_To-do item a_:
Answer these questions from the article on streaming materialized views on Apache Iceberg, one per line:
(i) In what year did AWS Glue Data Catalog introduce Iceberg-based materialized views?
(ii) With what latency does RisingWave keep a query result up to date?
(iii) How far behind reality could a dashboard be with a 30-minute refresh cycle?

_Excerpted text_:
········

Streaming Materialized Views on Apache Iceberg

Introduction

Apache Iceberg has become the default open table format for data lakehouses. But querying Iceberg tables efficiently still presents a challenge: complex joins and aggregations over large Iceberg datasets are slow, and users want precomputed results they can query instantly. The standard answer is materialized views.

The problem is that most materialized view implementations on Iceberg rely on batch refresh. AWS Glue Data Catalog introduced Iceberg-based materialized views in 2025, but they refresh on a schedule (every 15 minutes to several hours). Databricks materialized views and Cloudera's Hive-based MVs follow the same pattern. Between refreshes, your materialized view is stale. For dashboards, alerting, and operational analytics, "15 minutes old" is not good enough.

RisingWave takes a different approach. Instead of periodically recomputing results from scratch, RisingWave creates streaming materialized views that update incrementally as new data arrives. You define a SQL query once, and RisingWave keeps the result up to date continuously, with sub-second latency. This article shows you how to build streaming materialized views on Apache Iceberg data using RisingWave, with complete SQL examples you can run today.

What Are Streaming Materialized Views on Iceberg?

A streaming materialized view is a precomputed query result that updates incrementally and continuously as the underlying data changes. Unlike a batch-refreshed materialized view that recomputes the entire result set on a schedule, a streaming materialized view processes only the new or changed rows, making updates faster and more efficient.

When applied to Apache Iceberg, this means you can define SQL queries (joins, aggregations, window functions) over your Iceberg tables and get results that stay fresh without scheduling refresh jobs, managing compute clusters, or accepting stale data between refresh cycles.

How Batch Refresh Works (and Why It Falls Short)

In a batch-refreshed materialized view system like AWS Glue MVs or Databricks, the workflow looks like this:

You define a SQL query over one or more Iceberg tables.
The system runs the full query and stores the result.
On a schedule (or manually), the system reruns the query and replaces the stored result.

This approach has three issues:

Staleness: Data is only as fresh as the last refresh. A 30-minute refresh cycle means your dashboard could be 30 minutes behind reality.

········

_Source data_:
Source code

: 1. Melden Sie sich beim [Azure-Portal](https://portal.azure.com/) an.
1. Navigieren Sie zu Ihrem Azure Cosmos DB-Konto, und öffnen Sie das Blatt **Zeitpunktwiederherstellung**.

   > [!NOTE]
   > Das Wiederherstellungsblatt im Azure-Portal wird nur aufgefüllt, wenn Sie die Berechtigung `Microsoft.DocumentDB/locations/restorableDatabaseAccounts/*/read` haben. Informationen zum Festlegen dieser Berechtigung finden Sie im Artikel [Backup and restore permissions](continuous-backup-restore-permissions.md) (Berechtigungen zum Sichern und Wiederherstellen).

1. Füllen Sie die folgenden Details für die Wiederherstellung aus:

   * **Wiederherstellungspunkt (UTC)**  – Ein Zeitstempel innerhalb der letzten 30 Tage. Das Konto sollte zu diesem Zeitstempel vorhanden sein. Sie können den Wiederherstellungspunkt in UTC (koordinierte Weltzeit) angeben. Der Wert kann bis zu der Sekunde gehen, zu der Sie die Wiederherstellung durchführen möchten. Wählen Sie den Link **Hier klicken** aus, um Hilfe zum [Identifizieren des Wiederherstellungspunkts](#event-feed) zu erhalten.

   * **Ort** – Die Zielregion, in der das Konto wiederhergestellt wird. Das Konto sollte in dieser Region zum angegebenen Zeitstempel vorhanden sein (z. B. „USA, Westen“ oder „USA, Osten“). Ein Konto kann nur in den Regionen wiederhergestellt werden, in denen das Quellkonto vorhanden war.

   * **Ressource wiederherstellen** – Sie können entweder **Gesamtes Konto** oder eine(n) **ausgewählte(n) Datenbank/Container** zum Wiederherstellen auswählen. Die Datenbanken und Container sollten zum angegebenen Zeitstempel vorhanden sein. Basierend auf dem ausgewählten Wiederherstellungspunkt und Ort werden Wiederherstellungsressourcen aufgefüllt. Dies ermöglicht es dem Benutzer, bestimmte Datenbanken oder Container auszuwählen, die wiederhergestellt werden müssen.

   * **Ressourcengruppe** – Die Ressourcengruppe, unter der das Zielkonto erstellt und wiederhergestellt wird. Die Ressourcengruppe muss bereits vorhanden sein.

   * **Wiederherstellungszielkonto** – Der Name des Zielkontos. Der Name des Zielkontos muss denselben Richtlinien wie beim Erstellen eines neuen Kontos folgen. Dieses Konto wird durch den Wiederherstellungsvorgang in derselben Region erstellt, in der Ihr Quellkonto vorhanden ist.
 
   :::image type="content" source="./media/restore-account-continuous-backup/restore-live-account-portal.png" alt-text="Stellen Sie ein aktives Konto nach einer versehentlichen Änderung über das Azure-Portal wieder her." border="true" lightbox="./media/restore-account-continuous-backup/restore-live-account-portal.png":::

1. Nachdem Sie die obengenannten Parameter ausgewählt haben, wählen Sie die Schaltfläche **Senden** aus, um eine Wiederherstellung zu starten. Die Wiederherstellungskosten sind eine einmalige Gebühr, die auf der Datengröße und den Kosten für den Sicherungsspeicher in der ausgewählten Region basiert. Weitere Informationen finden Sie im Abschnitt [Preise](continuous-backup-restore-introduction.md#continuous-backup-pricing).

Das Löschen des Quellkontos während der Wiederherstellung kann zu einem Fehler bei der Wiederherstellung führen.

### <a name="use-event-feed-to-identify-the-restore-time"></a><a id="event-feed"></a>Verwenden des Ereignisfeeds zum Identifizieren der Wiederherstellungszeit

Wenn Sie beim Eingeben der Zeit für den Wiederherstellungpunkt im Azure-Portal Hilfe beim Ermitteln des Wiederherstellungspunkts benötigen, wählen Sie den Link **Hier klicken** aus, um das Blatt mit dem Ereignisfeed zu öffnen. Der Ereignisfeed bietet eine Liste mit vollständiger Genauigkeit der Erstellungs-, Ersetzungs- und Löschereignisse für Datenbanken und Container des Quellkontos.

········

_To-do item b_: Swap "Blatt" for "Bereich" in the records from the first line up to and including the line with "1. Navigieren Sie", and give only those lines with nothing else changed.

_Answer area a_:
(i) 2025
(ii) Sub-second latency
(iii) 30 minutes

_Answer area b_:
Source code

: 1. Melden Sie sich beim [Azure-Portal](https://portal.azure.com/) an.
1. Navigieren Sie zu Ihrem Azure Cosmos DB-Konto, und öffnen Sie das Bereich **Zeitpunktwiederherstellung**.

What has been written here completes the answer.